» **Your objective**
Sort through the data and copy the lines holding the word "Stereo".

» **Given information**
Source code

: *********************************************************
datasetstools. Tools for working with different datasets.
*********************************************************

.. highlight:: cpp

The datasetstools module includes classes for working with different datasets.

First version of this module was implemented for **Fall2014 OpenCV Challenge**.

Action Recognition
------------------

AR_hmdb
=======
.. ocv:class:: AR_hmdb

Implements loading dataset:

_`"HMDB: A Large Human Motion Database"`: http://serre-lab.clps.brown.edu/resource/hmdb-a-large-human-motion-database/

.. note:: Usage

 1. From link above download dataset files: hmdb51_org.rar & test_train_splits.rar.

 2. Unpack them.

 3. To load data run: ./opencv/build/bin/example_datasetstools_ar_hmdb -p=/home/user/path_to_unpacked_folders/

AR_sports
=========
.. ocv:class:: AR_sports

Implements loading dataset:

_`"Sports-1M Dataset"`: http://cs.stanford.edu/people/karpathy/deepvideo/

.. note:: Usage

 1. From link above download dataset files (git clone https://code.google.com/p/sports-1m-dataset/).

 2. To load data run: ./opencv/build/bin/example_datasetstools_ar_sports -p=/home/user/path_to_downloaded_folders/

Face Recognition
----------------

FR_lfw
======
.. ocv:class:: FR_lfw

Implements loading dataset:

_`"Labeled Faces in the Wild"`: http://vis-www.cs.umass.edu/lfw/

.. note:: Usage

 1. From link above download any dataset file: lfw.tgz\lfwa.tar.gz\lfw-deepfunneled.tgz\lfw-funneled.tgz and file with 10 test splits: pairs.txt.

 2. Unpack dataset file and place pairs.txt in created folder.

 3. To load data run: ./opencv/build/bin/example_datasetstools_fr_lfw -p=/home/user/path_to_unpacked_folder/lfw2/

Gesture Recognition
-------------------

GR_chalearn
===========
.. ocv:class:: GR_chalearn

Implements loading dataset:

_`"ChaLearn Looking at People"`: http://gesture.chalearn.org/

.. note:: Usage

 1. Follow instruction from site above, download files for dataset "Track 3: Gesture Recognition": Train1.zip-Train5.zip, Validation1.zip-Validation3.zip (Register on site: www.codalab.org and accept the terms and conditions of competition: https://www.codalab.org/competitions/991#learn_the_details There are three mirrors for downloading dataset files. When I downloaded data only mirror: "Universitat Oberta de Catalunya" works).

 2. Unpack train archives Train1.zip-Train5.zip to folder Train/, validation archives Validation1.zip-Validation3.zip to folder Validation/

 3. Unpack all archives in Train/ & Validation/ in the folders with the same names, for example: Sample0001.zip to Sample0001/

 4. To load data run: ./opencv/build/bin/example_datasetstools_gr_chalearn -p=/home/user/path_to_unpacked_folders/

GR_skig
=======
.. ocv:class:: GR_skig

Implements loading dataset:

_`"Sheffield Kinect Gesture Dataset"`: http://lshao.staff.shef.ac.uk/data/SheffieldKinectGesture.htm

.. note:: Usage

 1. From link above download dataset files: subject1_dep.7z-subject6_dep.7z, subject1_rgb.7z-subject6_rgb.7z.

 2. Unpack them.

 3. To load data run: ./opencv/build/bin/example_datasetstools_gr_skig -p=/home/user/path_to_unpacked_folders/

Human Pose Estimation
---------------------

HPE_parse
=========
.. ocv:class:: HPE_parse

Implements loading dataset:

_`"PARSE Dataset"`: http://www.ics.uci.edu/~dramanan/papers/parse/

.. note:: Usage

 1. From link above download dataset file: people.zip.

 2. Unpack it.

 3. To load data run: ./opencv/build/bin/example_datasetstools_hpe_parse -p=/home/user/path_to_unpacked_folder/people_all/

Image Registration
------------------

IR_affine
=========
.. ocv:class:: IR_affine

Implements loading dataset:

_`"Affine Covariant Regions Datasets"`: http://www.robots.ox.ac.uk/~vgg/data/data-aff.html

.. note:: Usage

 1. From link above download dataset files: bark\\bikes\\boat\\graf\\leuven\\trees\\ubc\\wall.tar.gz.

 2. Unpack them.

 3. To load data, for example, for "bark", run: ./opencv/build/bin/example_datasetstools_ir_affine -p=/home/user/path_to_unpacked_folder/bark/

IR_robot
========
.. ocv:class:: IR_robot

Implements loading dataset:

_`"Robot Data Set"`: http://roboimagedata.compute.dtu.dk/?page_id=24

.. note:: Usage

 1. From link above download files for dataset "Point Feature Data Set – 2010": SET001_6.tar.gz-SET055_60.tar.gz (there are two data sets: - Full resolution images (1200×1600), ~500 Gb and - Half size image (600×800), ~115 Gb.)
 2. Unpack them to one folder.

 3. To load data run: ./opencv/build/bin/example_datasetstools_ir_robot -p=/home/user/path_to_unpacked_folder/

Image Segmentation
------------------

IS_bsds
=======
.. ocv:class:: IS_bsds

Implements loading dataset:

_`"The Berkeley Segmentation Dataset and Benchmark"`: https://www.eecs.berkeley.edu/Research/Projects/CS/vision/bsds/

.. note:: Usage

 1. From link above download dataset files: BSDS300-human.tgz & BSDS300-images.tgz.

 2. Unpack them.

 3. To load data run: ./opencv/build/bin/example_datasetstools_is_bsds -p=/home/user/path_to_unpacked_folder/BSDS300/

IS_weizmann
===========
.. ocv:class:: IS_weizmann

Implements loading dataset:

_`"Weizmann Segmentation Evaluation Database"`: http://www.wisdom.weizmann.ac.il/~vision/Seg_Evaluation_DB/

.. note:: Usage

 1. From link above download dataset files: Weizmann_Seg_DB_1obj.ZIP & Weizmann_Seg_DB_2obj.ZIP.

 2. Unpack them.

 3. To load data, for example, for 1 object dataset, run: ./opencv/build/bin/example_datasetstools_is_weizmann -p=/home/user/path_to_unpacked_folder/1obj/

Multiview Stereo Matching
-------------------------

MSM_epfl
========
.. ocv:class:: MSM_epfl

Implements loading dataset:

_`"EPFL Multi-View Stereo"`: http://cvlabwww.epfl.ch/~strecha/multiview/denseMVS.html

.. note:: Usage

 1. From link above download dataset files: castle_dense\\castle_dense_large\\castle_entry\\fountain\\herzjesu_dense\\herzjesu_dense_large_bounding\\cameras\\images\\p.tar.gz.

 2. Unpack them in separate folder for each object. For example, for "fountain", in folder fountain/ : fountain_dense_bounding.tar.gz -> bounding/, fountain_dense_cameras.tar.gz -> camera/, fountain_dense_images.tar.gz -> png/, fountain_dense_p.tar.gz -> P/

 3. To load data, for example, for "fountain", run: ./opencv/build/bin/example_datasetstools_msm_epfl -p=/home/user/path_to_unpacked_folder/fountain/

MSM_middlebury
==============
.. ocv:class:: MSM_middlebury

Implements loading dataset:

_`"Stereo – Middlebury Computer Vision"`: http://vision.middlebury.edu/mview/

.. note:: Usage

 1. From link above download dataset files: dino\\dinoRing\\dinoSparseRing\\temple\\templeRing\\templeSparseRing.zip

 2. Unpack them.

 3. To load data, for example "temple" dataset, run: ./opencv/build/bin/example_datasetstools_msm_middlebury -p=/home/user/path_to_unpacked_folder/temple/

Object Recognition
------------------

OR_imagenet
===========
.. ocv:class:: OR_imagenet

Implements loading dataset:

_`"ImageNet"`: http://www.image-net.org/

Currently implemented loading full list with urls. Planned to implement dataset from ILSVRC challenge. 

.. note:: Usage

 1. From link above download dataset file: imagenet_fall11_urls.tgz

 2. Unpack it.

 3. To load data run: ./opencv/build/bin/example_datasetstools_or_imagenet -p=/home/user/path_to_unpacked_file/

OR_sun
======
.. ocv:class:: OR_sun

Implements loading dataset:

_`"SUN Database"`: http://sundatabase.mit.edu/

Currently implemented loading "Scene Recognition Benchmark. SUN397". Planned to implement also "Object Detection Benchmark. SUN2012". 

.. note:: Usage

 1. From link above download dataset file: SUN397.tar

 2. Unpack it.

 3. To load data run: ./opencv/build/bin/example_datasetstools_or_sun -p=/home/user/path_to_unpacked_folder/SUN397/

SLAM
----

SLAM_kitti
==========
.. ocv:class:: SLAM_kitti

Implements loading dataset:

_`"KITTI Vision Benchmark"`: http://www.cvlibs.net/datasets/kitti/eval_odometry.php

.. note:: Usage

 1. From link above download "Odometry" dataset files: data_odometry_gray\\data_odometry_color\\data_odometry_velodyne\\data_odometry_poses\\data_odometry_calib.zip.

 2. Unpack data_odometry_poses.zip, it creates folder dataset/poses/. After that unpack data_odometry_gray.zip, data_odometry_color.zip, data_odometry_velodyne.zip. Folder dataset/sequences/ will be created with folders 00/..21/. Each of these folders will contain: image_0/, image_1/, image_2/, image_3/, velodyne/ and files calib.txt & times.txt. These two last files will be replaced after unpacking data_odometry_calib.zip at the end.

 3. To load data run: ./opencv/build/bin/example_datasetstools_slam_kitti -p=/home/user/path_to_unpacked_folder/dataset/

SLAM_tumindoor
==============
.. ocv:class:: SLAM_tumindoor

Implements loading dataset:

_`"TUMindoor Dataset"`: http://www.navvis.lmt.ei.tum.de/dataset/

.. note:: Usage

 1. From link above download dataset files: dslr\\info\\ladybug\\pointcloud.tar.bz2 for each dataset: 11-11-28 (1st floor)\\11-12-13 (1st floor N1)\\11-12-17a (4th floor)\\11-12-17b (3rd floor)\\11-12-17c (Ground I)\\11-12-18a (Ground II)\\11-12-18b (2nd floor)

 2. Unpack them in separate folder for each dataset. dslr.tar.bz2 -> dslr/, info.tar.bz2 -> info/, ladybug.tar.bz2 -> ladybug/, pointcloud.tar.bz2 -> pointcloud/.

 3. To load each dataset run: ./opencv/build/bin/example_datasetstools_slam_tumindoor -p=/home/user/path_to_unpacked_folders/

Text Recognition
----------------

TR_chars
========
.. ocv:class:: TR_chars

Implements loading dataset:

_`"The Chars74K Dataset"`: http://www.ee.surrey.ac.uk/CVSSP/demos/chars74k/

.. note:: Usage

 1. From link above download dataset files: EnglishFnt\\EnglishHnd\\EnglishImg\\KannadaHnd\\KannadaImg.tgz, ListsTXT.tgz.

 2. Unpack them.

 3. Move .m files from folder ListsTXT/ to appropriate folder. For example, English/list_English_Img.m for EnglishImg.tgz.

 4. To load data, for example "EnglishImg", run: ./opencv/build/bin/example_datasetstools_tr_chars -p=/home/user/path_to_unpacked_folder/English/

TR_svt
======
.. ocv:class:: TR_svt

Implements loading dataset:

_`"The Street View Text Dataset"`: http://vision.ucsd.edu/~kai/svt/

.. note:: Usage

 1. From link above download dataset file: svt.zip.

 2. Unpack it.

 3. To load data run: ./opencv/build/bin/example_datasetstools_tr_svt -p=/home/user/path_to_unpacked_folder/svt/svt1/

» **Response area**
Multiview Stereo Matching
_`"EPFL Multi-View Stereo"`: http://cvlabwww.epfl.ch/~strecha/multiview/denseMVS.html
_`"Stereo – Middlebury Computer Vision"`: http://vision.middlebury.edu/mview/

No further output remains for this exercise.